In the year 2021, bitcoin reached a peak network value of $67,000 and fell to $35,000 in early 2022. These fluctuations are a product of demand. The supply of bitcoins is fixed so the currency can only respond to rising interest through price.

Because Bitcoin is new, demand has naturally been highly variable. The result, however, has been to undermine the currency’s status as an effective store of value. Will things settle down? Well, according to the author, these fluctuations should even out as the market grows.

That brings us to the second challenge facing Bitcoin. If the currency is to become a new standard, it needs to grow; but growth, even for Bitcoin, would eventually depend on increasing reliance on large, centralized institutions. That’s an issue when a currency is designed to give people an exchange system that doesn’t rely on government-approved third parties like banks!

Unfortunately, there doesn’t seem to be a way to square this circle. Bitcoin’s transaction limit is currently set at 500,000 per day. That could be increased, but whatever the new figure, there’s no getting around the fact that there’ll be a daily cap. Then there’s the question of costs.

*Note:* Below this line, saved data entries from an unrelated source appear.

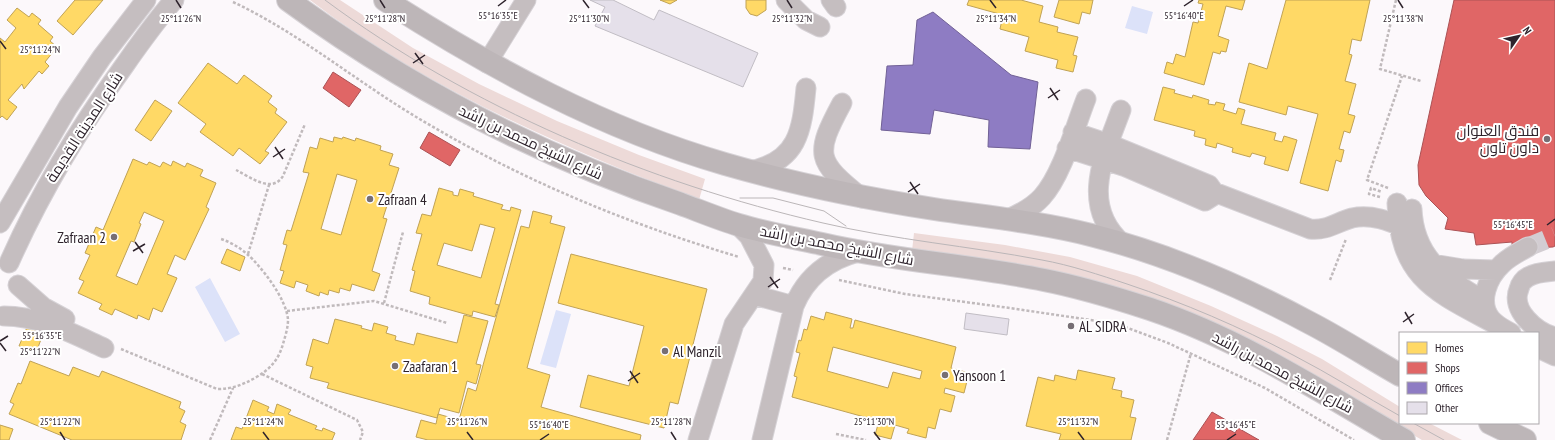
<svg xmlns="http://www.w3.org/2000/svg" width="1555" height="440" viewBox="0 0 1555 440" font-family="'PT Sans Narrow',Cairo,sans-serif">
  <rect width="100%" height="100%" fill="#fcf8fb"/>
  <path fill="#eddad8" d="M310,0H340L413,48L479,84L557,121L639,155L705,179L699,200C562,147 427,89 310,0Z
    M914,233L1005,245L1070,257L1137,276L1211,306L1277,336L1322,359L1400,407V423H1429L1462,440H1422L1278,356L912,251Z"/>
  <path fill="#dce2f9" d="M1132,6L1153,12L1147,34L1125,28Z
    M210,278L240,334L225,342L195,287Z
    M556,310L571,314L556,368L540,364Z"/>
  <path fill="#ffd966" stroke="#c0a255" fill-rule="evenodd" d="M75,0H103L73,35L57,21Z
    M660,0H677L670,4Z
    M746,0H766V10L757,16L750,14L746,8Z
    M969,0H1021L1043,6L1039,22L1058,27L1057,32L1078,37L1073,55L1077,56L1073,72L1056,68L1058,60L1025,51L1029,37L1000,29L1003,15L967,5Z
    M1059,0H1093L1090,14L1082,12L1079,24L1054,17Z
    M1199,0H1245L1242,10L1226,6L1218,36L1229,40L1226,52L1221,51L1220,54L1213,52L1204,85L1164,73L1167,62L1173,64L1176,54L1185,57L1193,22L1198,23L1203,4L1198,3Z
    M1286,0H1370L1361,41L1352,39L1349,54L1352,55L1345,81L1356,84L1348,114L1355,116L1350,133L1344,131L1339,149L1344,150L1341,162L1336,160L1328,191L1300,183L1318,114L1288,106L1286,115L1239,102L1249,63L1267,69Z
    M17,8L29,17L32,13L41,20L38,24L53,37L50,41L57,47L45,62L49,66L42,74L39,71L24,89L22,84L8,100L17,107L7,120L2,116L0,118V38L5,42L16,28L7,20Z
    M208,63L237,84L244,75L272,96L268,102L277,109L275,113L287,122L265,151L269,153L260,164L239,148L233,156L200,132L206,124L178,103Z
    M1163,87L1175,90L1174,93L1192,98L1193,95L1209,100L1208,104L1215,105L1216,102L1225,104L1223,110L1236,114L1238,108L1245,110L1241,124L1276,133L1274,140L1282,142L1284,136L1297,140L1288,171L1264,164L1266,157L1252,153L1250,157L1232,152L1233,148L1217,143L1216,148L1205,145L1206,139L1194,136L1195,131L1154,120Z
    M155,100L172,111L151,141L135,130Z
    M334,137L342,139L343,137L355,141L356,138L381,146L380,150L393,154L389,165L399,168L383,218L387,219L372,271L380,274L374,291L352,284L350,291L340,288L339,293L329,290L328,295L320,292L319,296L306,291L308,285L296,281L294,288L280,283L284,271L280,270L287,245L283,244L287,230L291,231L309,173L303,172L310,147L317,149L320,138L333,142ZM337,174L357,180L341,235L321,229Z
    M133,159L147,165L149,162L160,167L163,162L171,166L173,161L185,167L187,163L203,170L200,176L216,183L206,207L209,209L185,260L175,255L167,274L177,278L162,312L153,308L149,320L138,315L137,319L115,309L112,315L99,309L102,304L78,293L84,281L79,279L90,255L85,253L96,227L103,230ZM144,212L164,221L137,285L116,276L131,241L134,242L141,224L139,223Z
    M439,188L453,192V195L458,196L460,189L474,193L473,196L503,205L501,209L510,211L511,207L521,210L495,304L499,305L495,317L473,311L472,316L429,304L430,297L410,291L415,271L412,270L422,234L416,233L422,214L431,216ZM480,224L495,228L481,278L437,265L444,243L472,251Z
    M533,211L552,216L550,223L565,227L527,368L550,375L541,407L641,435L640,440H428L416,437L421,420L436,424L438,414L459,420L468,388L476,391L521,226L529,228Z
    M227,249L245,257L240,271L221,263Z
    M571,254L707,289L678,404L670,402L664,428L580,407L588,375L629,386L644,326L558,303Z
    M826,312L852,319L850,328H853L855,320L956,347L951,368L969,373L964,393L945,388L944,393L955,396L951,412L940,409L935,429L928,427L926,438L907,433L909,429L895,425L891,439L875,435L879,421L792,397L797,377L794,376L800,353L796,352L799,340L801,341L804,329L807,330L811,316L824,320ZM833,347L922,371L920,379L893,372L888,388L827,371Z
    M464,315L488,321L476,364L481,365L476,384L467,381L459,413L440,408L437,418L327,388L329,383L310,378L313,367L306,365L313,339L328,344L335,319L362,326L361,328L372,331L374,323L388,327L386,333L396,336L395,340L414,345L417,333L457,343Z
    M28,325L44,331L36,353L19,346Z
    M30,361L69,376L73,367L99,377L102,371L181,402L179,408L185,411L180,422L186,425L181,440H72L9,414L14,404L10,402L18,383L21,384Z
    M1078,370L1115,378L1112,389L1122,391L1121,397L1134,400L1130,417L1136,418L1131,440H1059L1061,434L1026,426L1038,377L1054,381L1055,375L1076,380Z
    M253,400L269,407L267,411L274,414L277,404L291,410L288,414L317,426L315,429L322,431L323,428L335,433L332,440H231L236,427L242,429Z
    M0,425L13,429L9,440H0Z"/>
  <path fill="#e06666" stroke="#ab5255" d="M1454,0H1555V246L1553,247L1512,249V242L1476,245L1474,233L1445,229L1448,218L1426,196L1419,185L1418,165Z
    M333,72L361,90L349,107L323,88Z
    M429,132L460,150L450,166L420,148Z
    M1212,412L1226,420L1223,426L1235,433L1238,428L1259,440H1193Z"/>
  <path fill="#8e7cc3" stroke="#716196" d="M933,12L1011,75L1038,82L1030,149L988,147L989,120L934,110L930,134L881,130L887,66L913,65L917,20Z"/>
  <path fill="#e5e0ea" stroke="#c1bdc4" d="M590,0H613L654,20L659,10L758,53L743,87L595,26L605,7Z
    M966,313L1009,319L1007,335L964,329Z"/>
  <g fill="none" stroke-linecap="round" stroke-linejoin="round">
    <path stroke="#d3cdd2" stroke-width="19" stroke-dasharray="19 10" stroke-linecap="butt" d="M1528,247L1555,236"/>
    <defs>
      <path id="minor" d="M786,0L806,20L820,27
        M831,0L836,7
        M487,63L526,0
        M842,103C814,155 816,161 862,198
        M1121,110C1104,156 1079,206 1123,244
        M1067,148L1126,167L1205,201L1213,196L1214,192L1209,185L1109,144L1073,132
        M749,171C798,162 802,131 806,88
        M1214,192L1310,229C1327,231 1337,222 1352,218C1375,213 1395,224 1415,232
        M1397,203C1400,280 1436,292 1497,325
        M1412,209C1414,258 1445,278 1484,301
        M1006,220C1020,214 1032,208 1042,197C1062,175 1075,127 1086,99
        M0,223L68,107L102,57L146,0
        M9,263C40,193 79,128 124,66C140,43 156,21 174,0
        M1432,264L1463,269L1496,270
        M1555,271C1546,272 1536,272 1528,277C1524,279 1520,284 1519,289C1510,310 1536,332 1555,337
        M18,285L43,307L65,319
        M754,295L794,306
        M4,316C40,316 71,333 104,348
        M1511,333C1504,329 1497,326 1491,319C1477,302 1488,277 1502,264C1509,257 1519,252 1528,247
        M1538,348L1555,356
        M698,440L734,324L763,281L764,265L749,236L738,225
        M762,440L794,306C806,277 827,260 858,252"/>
      <path id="major" d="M288,0C408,88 540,156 681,204C700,211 719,219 739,225C766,233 794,238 822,244C895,261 971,265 1044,280C1080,287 1116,298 1150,309C1242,340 1321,392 1404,440
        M385,0C491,68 604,129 725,164C794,184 863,198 934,209C987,217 1040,222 1091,235C1167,254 1241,286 1310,323C1341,339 1370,358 1400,375
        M1490,423L1525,440"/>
    </defs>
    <use href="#minor" stroke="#d6d2d6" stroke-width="21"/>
    <use href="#major" stroke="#d6d2d6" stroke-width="24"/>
    <path stroke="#c0babc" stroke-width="2.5" stroke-dasharray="3 2" stroke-linecap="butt" d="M1396,0L1380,69L1421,81
      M233,2C301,34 358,83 423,121C524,181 626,223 739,257
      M236,170C250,177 272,194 283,176L305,124
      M1388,188L1367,180L1402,76
      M1380,197L1369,194L1371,188L1382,192
      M248,254L269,185
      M783,268L793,270
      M839,280L905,294L1010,308L1117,324L1168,343L1265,388L1354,440
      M1330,280L1346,239
      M384,303L403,232
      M287,311L374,301L447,323
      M121,349L217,389C232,389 242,385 255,378C270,369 278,361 283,344C285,337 288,328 288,320C287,300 262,267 247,254C239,247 230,242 221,239
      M262,374L357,420L363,432L360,440
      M836,434L866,440
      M210,440L233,388
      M1167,440L1191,353"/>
    <use href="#minor" stroke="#c5bec0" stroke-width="19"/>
    <use href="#major" stroke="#bdb6b8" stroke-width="22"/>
    <path stroke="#bbb6b8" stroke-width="1" d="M325,0C469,107 649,183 823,223C895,240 969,246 1042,260C1070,265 1100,275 1127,284C1184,303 1240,327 1293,355C1330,374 1364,396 1400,416
      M740,198H773L824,211L846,226
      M1413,423L1444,440"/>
  </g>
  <path fill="none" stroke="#2e232c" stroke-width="1.5" d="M176,0L181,8M380,0L385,8M583,0L589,8M787,0L792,8M990,0L996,8M1398,0L1403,8M498,6L506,0M1184,6L1193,0M0,41L6,49M415,53L423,64M413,63L425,55M1050,88L1058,100M1048,98L1060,90M275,147L283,159M273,157L285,149M910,182L918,194M908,192L920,184M1547,225L1555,219M135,242L143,253M133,251L145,244M770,277L778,288M768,287L780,279M1405,312L1412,324M1403,322L1414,314M0,341L8,336M0,343L6,351M630,371L638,383M628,381L640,373M60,432L65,440M263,432L269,440M467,432L473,440M671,432L676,440M874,432L880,440M1078,432L1084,440M540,440L549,434M1227,440L1236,434"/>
  <g fill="#766e74" stroke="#fff" stroke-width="1.5">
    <circle cx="1547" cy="139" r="4"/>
    <circle cx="370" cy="199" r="4"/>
    <circle cx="114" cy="237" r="4"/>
    <circle cx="1071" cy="326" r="4"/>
    <circle cx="665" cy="351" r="4"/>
    <circle cx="395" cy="366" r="4"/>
    <circle cx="945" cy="375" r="4"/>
  </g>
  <g text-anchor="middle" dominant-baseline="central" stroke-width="4" stroke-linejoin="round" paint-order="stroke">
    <g font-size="15" fill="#2e232c" stroke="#fff">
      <text transform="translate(84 127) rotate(-57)">شارع المدينة القديمة</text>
      <text transform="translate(531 142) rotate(25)">شارع الشيخ محمد بن راشد</text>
      <text transform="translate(837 245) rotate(11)">شارع الشيخ محمد بن راشد</text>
      <text transform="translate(1283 372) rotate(28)">شارع الشيخ محمد بن راشد</text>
    </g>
    <g font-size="15" fill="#2e232c" stroke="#fff" text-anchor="start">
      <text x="1539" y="130" text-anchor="end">فندق العنوان<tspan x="1539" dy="17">داون تاون</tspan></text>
      <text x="378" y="199">Zafraan 4</text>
      <text x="106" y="237" text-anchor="end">Zafraan 2</text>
      <text x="1079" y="326">AL SIDRA</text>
      <text x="673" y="351">Al Manzil</text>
      <text x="403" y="366">Zaafaran 1</text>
      <text x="953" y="375">Yansoon 1</text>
    </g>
  </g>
  <g font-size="10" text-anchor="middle" fill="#2e232c" stroke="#fff" stroke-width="4" stroke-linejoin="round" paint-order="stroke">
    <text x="498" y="19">55°16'35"E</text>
    <text x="1184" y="19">55°16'40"E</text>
    <text x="385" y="22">25°11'28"N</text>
    <text x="589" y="22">25°11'30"N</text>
    <text x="181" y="22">25°11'26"N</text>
    <text x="792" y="22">25°11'32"N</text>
    <text x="996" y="22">25°11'34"N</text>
    <text x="1403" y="22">25°11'38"N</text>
    <text x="40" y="53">25°11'24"N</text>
    <text x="1513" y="228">55°16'45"E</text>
    <text x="42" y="339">55°16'35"E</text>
    <text x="40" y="355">25°11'22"N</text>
    <text x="60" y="425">25°11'22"N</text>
    <text x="263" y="425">25°11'24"N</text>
    <text x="467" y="425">25°11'26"N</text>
    <text x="671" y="425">25°11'28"N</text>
    <text x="874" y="425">25°11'30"N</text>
    <text x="1078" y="425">25°11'32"N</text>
    <text x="549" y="428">55°16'40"E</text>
    <text x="1236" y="428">55°16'45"E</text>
  </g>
  <rect x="1399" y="332" width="140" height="92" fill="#ffffff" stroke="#aba7ab"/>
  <rect x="1407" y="342" width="20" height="12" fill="#ffd966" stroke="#aba7ab"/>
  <text x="1435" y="352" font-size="12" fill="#2e232c">Homes</text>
  <rect x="1407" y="362" width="20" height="12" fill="#e06666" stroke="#aba7ab"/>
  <text x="1435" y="372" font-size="12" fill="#2e232c">Shops</text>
  <rect x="1407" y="382" width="20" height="12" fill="#8e7cc3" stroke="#aba7ab"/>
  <text x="1435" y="392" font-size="12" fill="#2e232c">Offices</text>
  <rect x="1407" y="402" width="20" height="12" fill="#e5e0ea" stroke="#aba7ab"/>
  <text x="1435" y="412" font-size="12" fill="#2e232c">Other</text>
  <g transform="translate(1519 36) rotate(56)" stroke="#ffffff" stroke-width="3" paint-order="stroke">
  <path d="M0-3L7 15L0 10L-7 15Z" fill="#2e232c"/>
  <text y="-6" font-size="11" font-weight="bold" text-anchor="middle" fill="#2e232c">N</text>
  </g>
</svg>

The more transactions take place, the more nodes there’ll need to be. That increases the number of copies of the Bitcoin ledger that need to be updated, ratcheting up both transaction fees and the amount of processing power expended. Put these facts together and you’ve got a pretty compelling case for taking bitcoin trade-off the blockchain – in other words, trade-in currencies backed by bitcoin.

That would create a new standard, but it would also mean that centralized institutions would need to be created to manage this system.


Bitcoin may well provide a framework for establishing a contemporary sound-money policy. A question hangs over its future, however: will it be able to dodge the fate of the gold standard? Only time will tell.

Money has come in all shapes and sizes throughout history, but there’s only ever been one truly sound system: money backed by gold. The “gold standard” underwrote an age of prosperity and stability. That all changed in the early twentieth century when European governments abandoned gold and fiscal prudence to fund their war efforts.

The world hasn’t been the same since, and we’ve endured decades of rising debt and boom-and-bust cycles. High time for a change, then. That’s where Bitcoin comes in. Like gold, it’s a highly effective unit of exchange. But if it’s going to lead us to a new age of sound money, digital currency will have to overcome some teething problems.